__What you should do__.
Collect all lines from the records below that include the word "name".

__Raw data__.

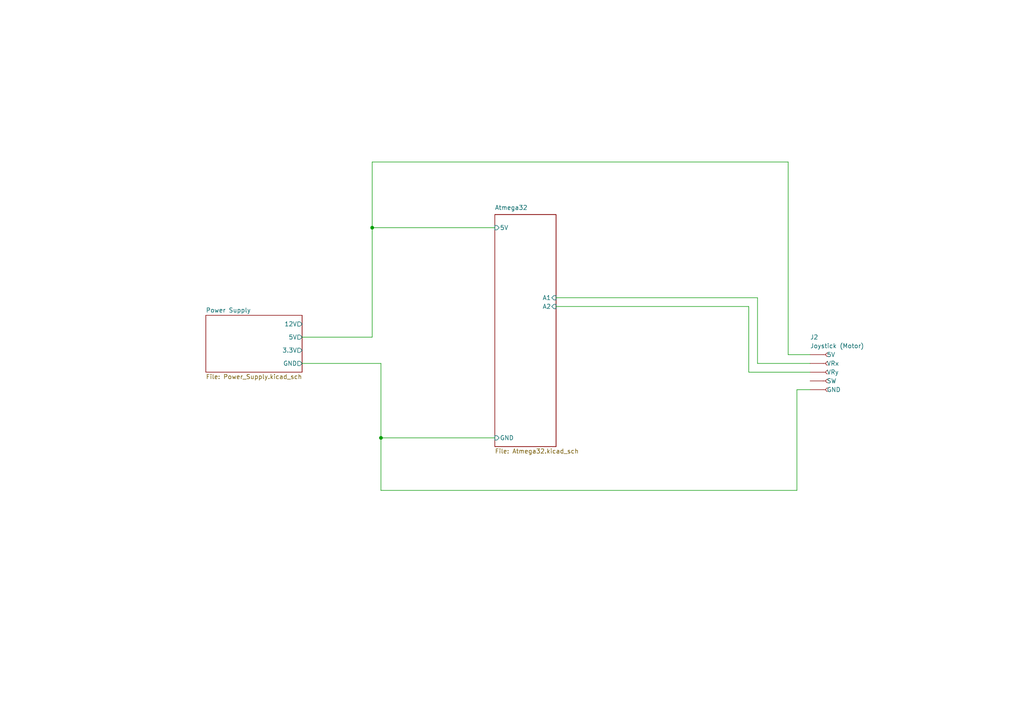
<source format=kicad_sch>
(kicad_sch (version 20211123) (generator eeschema)

  (uuid 7f2d71a8-8abd-4a46-8fba-26209606e546)

  (paper "A4")

  

  (junction (at 110.49 127) (diameter 0) (color 0 0 0 0)
    (uuid 24d585e9-533e-44f6-81f1-adedb7746f48)
  )
  (junction (at 107.95 66.04) (diameter 0) (color 0 0 0 0)
    (uuid 8cb3cfe9-aa69-4bd9-bf6b-38095ec07886)
  )

  (wire (pts (xy 234.95 105.41) (xy 219.71 105.41))
    (stroke (width 0) (type default) (color 0 0 0 0))
    (uuid 01938209-2fea-4f75-aa27-b4bd7c4b0a77)
  )
  (wire (pts (xy 107.95 66.04) (xy 107.95 97.79))
    (stroke (width 0) (type default) (color 0 0 0 0))
    (uuid 08c3aa02-9aec-42d2-bda2-5eadecf600e0)
  )
  (wire (pts (xy 231.14 113.03) (xy 231.14 142.24))
    (stroke (width 0) (type default) (color 0 0 0 0))
    (uuid 0c2ffc1c-1c86-4b1f-8b63-427e48bc3865)
  )
  (wire (pts (xy 107.95 46.99) (xy 228.6 46.99))
    (stroke (width 0) (type default) (color 0 0 0 0))
    (uuid 0c881bbb-8a0c-41df-a562-8ee1dc1fca87)
  )
  (wire (pts (xy 110.49 142.24) (xy 231.14 142.24))
    (stroke (width 0) (type default) (color 0 0 0 0))
    (uuid 0f305fe8-5b7b-4730-9694-cbdac1c7c13b)
  )
  (wire (pts (xy 219.71 86.36) (xy 161.29 86.36))
    (stroke (width 0) (type default) (color 0 0 0 0))
    (uuid 2654cd20-1ed2-483d-81a0-94d03868be7f)
  )
  (wire (pts (xy 107.95 97.79) (xy 87.63 97.79))
    (stroke (width 0) (type default) (color 0 0 0 0))
    (uuid 2d8f955a-8e38-400b-a678-c11c44d31622)
  )
  (wire (pts (xy 228.6 46.99) (xy 228.6 102.87))
    (stroke (width 0) (type default) (color 0 0 0 0))
    (uuid 3ed93766-5295-4b35-9c7a-16ab9cfe37cd)
  )
  (wire (pts (xy 219.71 105.41) (xy 219.71 86.36))
    (stroke (width 0) (type default) (color 0 0 0 0))
    (uuid 4137ed58-9c03-45a4-82e8-4d76dc525d8a)
  )
  (wire (pts (xy 217.17 88.9) (xy 217.17 107.95))
    (stroke (width 0) (type default) (color 0 0 0 0))
    (uuid 4a78171b-6be8-4538-9bf6-ce16e88004b3)
  )
  (wire (pts (xy 234.95 113.03) (xy 231.14 113.03))
    (stroke (width 0) (type default) (color 0 0 0 0))
    (uuid 7b153cf0-45d9-4dec-acda-4e99b25910bb)
  )
  (wire (pts (xy 217.17 107.95) (xy 234.95 107.95))
    (stroke (width 0) (type default) (color 0 0 0 0))
    (uuid 8aaed5c1-7272-4537-b453-a8a119e13c6f)
  )
  (wire (pts (xy 110.49 105.41) (xy 87.63 105.41))
    (stroke (width 0) (type default) (color 0 0 0 0))
    (uuid 8f55c1dd-1765-438b-bf53-d8fc8f1c2a64)
  )
  (wire (pts (xy 110.49 105.41) (xy 110.49 127))
    (stroke (width 0) (type default) (color 0 0 0 0))
    (uuid 929a405c-43c1-486e-9d52-b85844ecfc2a)
  )
  (wire (pts (xy 161.29 88.9) (xy 217.17 88.9))
    (stroke (width 0) (type default) (color 0 0 0 0))
    (uuid 9e3dff70-0ce3-46e5-bb2c-5c8022f68043)
  )
  (wire (pts (xy 110.49 142.24) (xy 110.49 127))
    (stroke (width 0) (type default) (color 0 0 0 0))
    (uuid b2cc2b30-f337-4c66-a879-61d0482e036f)
  )
  (wire (pts (xy 234.95 102.87) (xy 228.6 102.87))
    (stroke (width 0) (type default) (color 0 0 0 0))
    (uuid d8e0f705-7c18-4a7a-9c86-fd60fa598187)
  )
  (wire (pts (xy 107.95 46.99) (xy 107.95 66.04))
    (stroke (width 0) (type default) (color 0 0 0 0))
    (uuid dc5436e8-b699-447e-932d-8549b685864d)
  )
  (wire (pts (xy 107.95 66.04) (xy 143.51 66.04))
    (stroke (width 0) (type default) (color 0 0 0 0))
    (uuid de038b9d-3ab1-4f7d-ab07-0d3fcc0ea653)
  )
  (wire (pts (xy 110.49 127) (xy 143.51 127))
    (stroke (width 0) (type default) (color 0 0 0 0))
    (uuid ff0c3fe5-826d-4549-bbf0-a8e1a8b9c593)
  )

  (symbol (lib_id "Connector:Conn_01x05_Female") (at 240.03 107.95 0) (unit 1)
    (in_bom yes) (on_board yes)
    (uuid ae4a9e70-5089-424c-adca-cda593139197)
    (property "Reference" "J2" (id 0) (at 234.95 97.79 0)
      (effects (font (size 1.27 1.27)) (justify left))
    )
    (property "Value" "" (id 1) (at 234.95 100.33 0)
      (effects (font (size 1.27 1.27)) (justify left))
    )
    (property "Footprint" "" (id 2) (at 240.03 115.57 0)
      (effects (font (size 1.27 1.27)) hide)
    )
    (property "Datasheet" "~" (id 3) (at 240.03 107.95 0)
      (effects (font (size 1.27 1.27)) hide)
    )
    (pin "1" (uuid ce6bfd6e-df22-4ded-aba5-294e29806aaa))
    (pin "2" (uuid 29e67112-2c29-4152-8248-5d3e4eb33cc4))
    (pin "3" (uuid 0d021148-2eab-40c3-a1f6-e44756fb908c))
    (pin "4" (uuid 5d9676eb-2611-455a-a3cb-7a852cefca46))
    (pin "5" (uuid 1fb3ce8e-d7ba-4c83-8a68-1882cd7d434d))
  )

  (sheet (at 143.51 62.23) (size 17.78 67.31)
    (stroke (width 0.1524) (type solid) (color 0 0 0 0))
    (fill (color 0 0 0 0.0000))
    (uuid 578ebf0c-ba8f-48df-9656-e45668a71047)
    (property "Sheet name" "Atmega32" (id 0) (at 143.51 60.96 0)
      (effects (font (size 1.27 1.27)) (justify left bottom))
    )
    (property "Sheet file" "Atmega32.kicad_sch" (id 1) (at 143.51 130.1246 0)
      (effects (font (size 1.27 1.27)) (justify left top))
    )
    (pin "5V" input (at 143.51 66.04 180)
      (effects (font (size 1.27 1.27)) (justify left))
      (uuid 99316f0e-dc7b-435b-91bb-e884872b32f0)
    )
    (pin "GND" input (at 143.51 127 180)
      (effects (font (size 1.27 1.27)) (justify left))
      (uuid bef80f25-514c-4c1e-9881-5e3fe2ef6814)
    )
    (pin "A1" input (at 161.29 86.36 0)
      (effects (font (size 1.27 1.27)) (justify right))
      (uuid eec07171-51ae-45a1-bef9-4f070460b3b5)
    )
    (pin "A2" input (at 161.29 88.9 0)
      (effects (font (size 1.27 1.27)) (justify right))
      (uuid cf5cd0f7-521d-4646-9e87-43a4cfb14437)
    )
  )

  (sheet (at 59.69 91.44) (size 27.94 16.51) (fields_autoplaced)
    (stroke (width 0.1524) (type solid) (color 0 0 0 0))
    (fill (color 0 0 0 0.0000))
    (uuid b170848c-c237-46f8-94a7-a86c49795573)
    (property "Sheet name" "Power Supply" (id 0) (at 59.69 90.7284 0)
      (effects (font (size 1.27 1.27)) (justify left bottom))
    )
    (property "Sheet file" "Power_Supply.kicad_sch" (id 1) (at 59.69 108.5346 0)
      (effects (font (size 1.27 1.27)) (justify left top))
    )
    (pin "GND" output (at 87.63 105.41 0)
      (effects (font (size 1.27 1.27)) (justify right))
      (uuid cd18cc89-0597-42e1-b32d-ebca288070de)
    )
    (pin "5V" output (at 87.63 97.79 0)
      (effects (font (size 1.27 1.27)) (justify right))
      (uuid 048a99f9-544d-4a0d-82b1-6486b06a3ffb)
    )
    (pin "3.3V" output (at 87.63 101.6 0)
      (effects (font (size 1.27 1.27)) (justify right))
      (uuid 49021940-de78-459d-a3a9-305e14d981fd)
    )
    (pin "12V" output (at 87.63 93.98 0)
      (effects (font (size 1.27 1.27)) (justify right))
      (uuid 346847ef-db0a-48d4-ace5-7dc7979f4845)
    )
  )

  (sheet_instances
    (path "/" (page "1"))
    (path "/b170848c-c237-46f8-94a7-a86c49795573" (page ""))
    (path "/578ebf0c-ba8f-48df-9656-e45668a71047" (page ""))
  )

  (symbol_instances
    (path "/578ebf0c-ba8f-48df-9656-e45668a71047/4216856c-c3a2-4eed-82e9-d971c3761031"
      (reference "C1") (unit 1) (value "22pF") (footprint "Capacitor_THT:C_Disc_D4.3mm_W1.9mm_P5.00mm")
    )
    (path "/578ebf0c-ba8f-48df-9656-e45668a71047/2958ff41-f6cd-492e-b4f7-3283ad00a69f"
      (reference "C2") (unit 1) (value "22pF") (footprint "Capacitor_THT:C_Disc_D4.3mm_W1.9mm_P5.00mm")
    )
    (path "/578ebf0c-ba8f-48df-9656-e45668a71047/eff6f8de-fce7-4e91-b524-83f17bfd1b85"
      (reference "C3") (unit 1) (value "10uF") (footprint "Capacitor_THT:C_Disc_D4.3mm_W1.9mm_P5.00mm")
    )
    (path "/b170848c-c237-46f8-94a7-a86c49795573/e195893f-6fe9-466a-9c1e-658fa9f7dd91"
      (reference "C4") (unit 1) (value "470uF") (footprint "Capacitor_THT:CP_Radial_D16.0mm_P7.50mm")
    )
    (path "/b170848c-c237-46f8-94a7-a86c49795573/f1dc7c57-4628-4929-ba56-86e1d04efc4a"
      (reference "C5") (unit 1) (value "470uF") (footprint "Capacitor_THT:CP_Radial_D16.0mm_P7.50mm")
    )
    (path "/b170848c-c237-46f8-94a7-a86c49795573/7ff06768-6063-4cfa-9df2-0ad74f3ca15b"
      (reference "J1") (unit 1) (value "Barrel_Jack") (footprint "Connector_BarrelJack:BarrelJack_Horizontal")
    )
    (path "/ae4a9e70-5089-424c-adca-cda593139197"
      (reference "J2") (unit 1) (value "Joystick (Motor)") (footprint "Connector_PinHeader_1.00mm:PinHeader_1x05_P1.00mm_Vertical")
    )
    (path "/578ebf0c-ba8f-48df-9656-e45668a71047/6a1c9e35-846c-4cb9-af19-ba127e3bd94c"
      (reference "R1") (unit 1) (value "10k") (footprint "Resistor_THT:R_Axial_DIN0617_L17.0mm_D6.0mm_P25.40mm_Horizontal")
    )
    (path "/578ebf0c-ba8f-48df-9656-e45668a71047/6aaac076-d775-4dc0-b43e-a3c1b57e5c64"
      (reference "R2") (unit 1) (value "4.7k") (footprint "Resistor_THT:R_Axial_DIN0617_L17.0mm_D6.0mm_P25.40mm_Horizontal")
    )
    (path "/578ebf0c-ba8f-48df-9656-e45668a71047/c90244b7-89e5-4a4c-8807-87be63d38078"
      (reference "R3") (unit 1) (value "4.7k") (footprint "Resistor_THT:R_Axial_DIN0617_L17.0mm_D6.0mm_P25.40mm_Horizontal")
    )
    (path "/578ebf0c-ba8f-48df-9656-e45668a71047/de33a85b-500d-46c5-8c70-e3f2058491c9"
      (reference "SW1") (unit 1) (value "Reset Button") (footprint "Button_Switch_SMD:SW_MEC_5GSH9")
    )
    (path "/578ebf0c-ba8f-48df-9656-e45668a71047/65275f0c-cd1c-4f4a-9b84-ef60307239d9"
      (reference "U1") (unit 1) (value "ATmega32-16P") (footprint "Package_DIP:DIP-40_W15.24mm")
    )
    (path "/b170848c-c237-46f8-94a7-a86c49795573/c9eda70b-0421-4f41-a123-edd620f5de86"
      (reference "U2") (unit 1) (value "L7809") (footprint "Package_TO_SOT_THT:TO-220-3_Vertical")
    )
    (path "/b170848c-c237-46f8-94a7-a86c49795573/0ff4057a-0a0b-41ec-9a39-941ec34821e1"
      (reference "U3") (unit 1) (value "L7805") (footprint "Package_TO_SOT_THT:TO-220-3_Vertical")
    )
    (path "/b170848c-c237-46f8-94a7-a86c49795573/cb449f60-81f5-4e01-a1c1-07fe5b61feac"
      (reference "U4") (unit 1) (value "L78L33_TO92") (footprint "Package_TO_SOT_THT:TO-92_Inline")
    )
    (path "/578ebf0c-ba8f-48df-9656-e45668a71047/d0deb6dc-0088-4a28-a4de-e7362a0a364c"
      (reference "Y1") (unit 1) (value "Crystal") (footprint "Crystal:Crystal_HC18-U_Vertical")
    )
  )
)

</source>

__Finished exercise__.
    (property "Sheet name" "Atmega32" (id 0) (at 143.51 60.96 0)
    (property "Sheet name" "Power Supply" (id 0) (at 59.69 90.7284 0)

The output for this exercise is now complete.